Fined for parking in own driveway
A MUM was left in disbelief when she noticed a $60 parking fine left on her car's windscreen, despite being parked in the driveway of her Perth home.
Courtney Luntie-Jenkins told Nine News that her Ford Ranger doesn't fit inside the garage at her house in Byford so she always parks it in the driveway.
She had been doing this for more than a year and had never had a problem or been told that it was illegal.
But according to the local council her parking habits were a safety concern as the car's tow bar stuck out onto the sidewalk, causing a potential hazard for pedestrians.
"By parking vehicles blocking any portion of the footpath, including the crossover (where your driveway and the footpath meet), pedestrians may be forced onto the road," according the WA government parking fact sheet.
"This can be both frustrating and dangerous for pedestrians, especially people with prams,
people with disabilities and young children."
The Perth mum was initially amused by the $60 fine when she noticed it on her windscreen.
"We laughed.
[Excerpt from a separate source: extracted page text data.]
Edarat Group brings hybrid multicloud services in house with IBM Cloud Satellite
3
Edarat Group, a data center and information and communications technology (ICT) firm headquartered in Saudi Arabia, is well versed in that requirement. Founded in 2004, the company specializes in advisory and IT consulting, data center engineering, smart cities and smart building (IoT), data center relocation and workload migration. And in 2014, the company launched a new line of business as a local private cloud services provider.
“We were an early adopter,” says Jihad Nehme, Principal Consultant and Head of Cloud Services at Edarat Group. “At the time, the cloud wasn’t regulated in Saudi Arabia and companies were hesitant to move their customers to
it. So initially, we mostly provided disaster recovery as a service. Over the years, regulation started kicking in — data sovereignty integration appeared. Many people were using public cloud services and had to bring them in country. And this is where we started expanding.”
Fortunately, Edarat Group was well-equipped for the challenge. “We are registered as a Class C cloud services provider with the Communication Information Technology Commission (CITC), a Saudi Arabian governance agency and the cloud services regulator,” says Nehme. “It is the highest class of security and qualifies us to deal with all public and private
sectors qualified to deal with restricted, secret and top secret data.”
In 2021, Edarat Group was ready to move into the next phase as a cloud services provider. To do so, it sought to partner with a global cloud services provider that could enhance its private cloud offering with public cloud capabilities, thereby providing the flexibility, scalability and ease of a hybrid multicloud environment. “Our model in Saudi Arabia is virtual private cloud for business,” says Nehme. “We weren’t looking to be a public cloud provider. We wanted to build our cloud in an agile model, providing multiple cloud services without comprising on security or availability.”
I thought it was funny," Ms Luntie-Jenkins said.
"I saw it on my windscreen and thought it was hilarious."
The council claimed the family, along with all other residents in the area, were told to park on the nature strip instead of the driveway.
Ms Luntie-Jenkins denied being warned not to park in her own driveway, adding that she was actually told not to park on the road and parking on the nature strip is also illegal due to the position of her house.
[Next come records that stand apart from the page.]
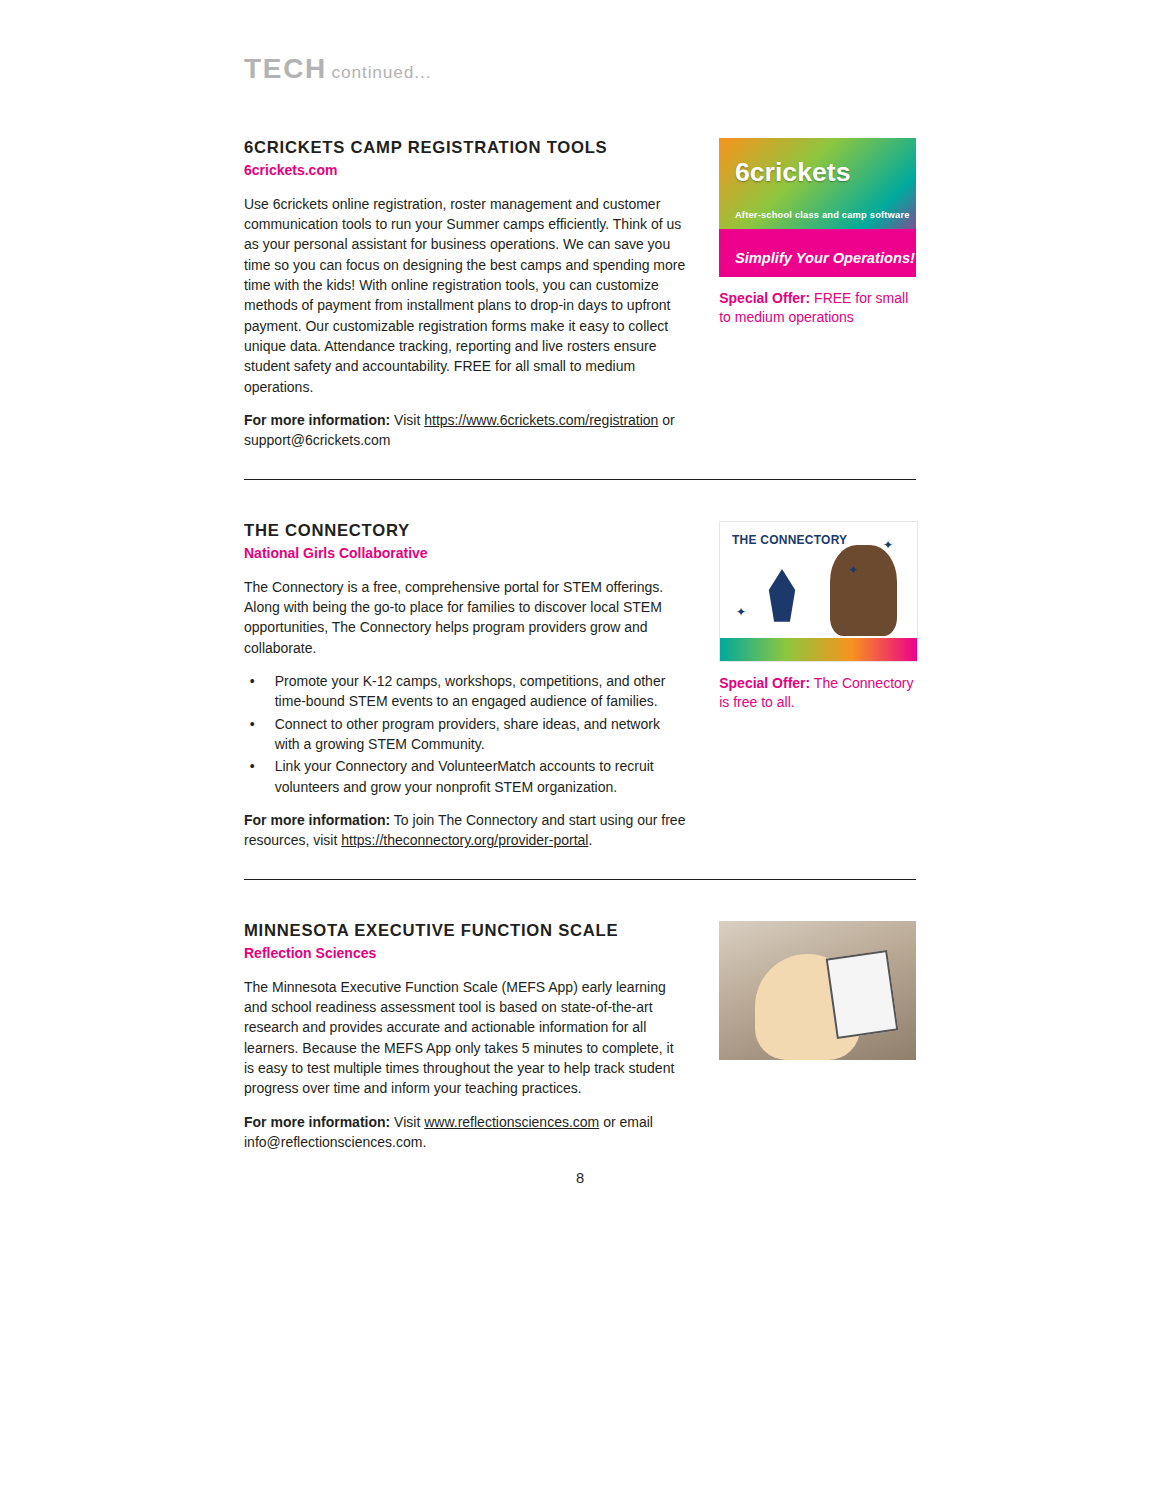TECH continued...
6Crickets Camp Registration Tools
6crickets.com
Use 6crickets online registration, roster management and customer communication tools to run your Summer camps efficiently. Think of us as your personal assistant for business operations. We can save you time so you can focus on designing the best camps and spending more time with the kids! With online registration tools, you can customize methods of payment from installment plans to drop-in days to upfront payment. Our customizable registration forms make it easy to collect unique data. Attendance tracking, reporting and live rosters ensure student safety and accountability. FREE for all small to medium operations.
For more information: Visit https://www.6crickets.com/registration or support@6crickets.com
6crickets
After-school class and camp software
Simplify Your Operations!
Special Offer: FREE for small to medium operations
The Connectory
National Girls Collaborative
The Connectory is a free, comprehensive portal for STEM offerings. Along with being the go-to place for families to discover local STEM opportunities, The Connectory helps program providers grow and collaborate.
Promote your K-12 camps, workshops, competitions, and other time-bound STEM events to an engaged audience of families.
Connect to other program providers, share ideas, and network with a growing STEM Community.
Link your Connectory and VolunteerMatch accounts to recruit volunteers and grow your nonprofit STEM organization.
For more information: To join The Connectory and start using our free resources, visit https://theconnectory.org/provider-portal.
THE CONNECTORY
✦
✦
✦
Special Offer: The Connectory is free to all.
Minnesota Executive Function Scale
Reflection Sciences
The Minnesota Executive Function Scale (MEFS App) early learning and school readiness assessment tool is based on state-of-the-art research and provides accurate and actionable information for all learners. Because the MEFS App only takes 5 minutes to complete, it is easy to test multiple times throughout the year to help track student progress over time and inform your teaching practices.
For more information: Visit www.reflectionsciences.com or email info@reflectionsciences.com.
8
The parking issue stems from the short driveway, which measures just 5m from the garage door to the letterbox.
An average family car would only just fit in the space if parked right against the garage door, so for a bigger vehicle there is no way it can fit without spilling onto the path.
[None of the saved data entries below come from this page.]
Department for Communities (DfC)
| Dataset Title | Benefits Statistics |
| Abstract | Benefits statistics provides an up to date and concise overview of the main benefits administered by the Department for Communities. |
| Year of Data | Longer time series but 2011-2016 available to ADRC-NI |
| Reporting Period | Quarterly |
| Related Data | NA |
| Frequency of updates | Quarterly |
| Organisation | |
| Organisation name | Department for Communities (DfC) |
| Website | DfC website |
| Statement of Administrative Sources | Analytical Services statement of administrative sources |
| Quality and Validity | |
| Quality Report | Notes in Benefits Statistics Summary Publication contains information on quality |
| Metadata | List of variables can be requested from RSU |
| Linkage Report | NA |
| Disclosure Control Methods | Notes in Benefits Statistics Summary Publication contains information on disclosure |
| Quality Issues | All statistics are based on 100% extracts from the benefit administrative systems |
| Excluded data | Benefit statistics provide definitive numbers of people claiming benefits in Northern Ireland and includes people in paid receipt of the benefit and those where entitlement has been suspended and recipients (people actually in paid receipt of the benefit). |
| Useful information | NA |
Even parking on the road in front of the driveway could result in a fine.
If someone parks in front of their own driveway, even if their car can't legally fit on it and there isn't another option, it is considered illegal.
The fine can range from about $80 to $260 depending on the state they live in.
Ms Luntie-Jenkins said she hopes the council will see sense and understand there aren't any other options for parking.
Sustainability expert Peter Newman told Nine News a continual decrease in block sizes means this issue is going to become a lot more common.
"If you constantly regulate and go around fining people because they're half an inch over a boundary then we are going to have problems," he said.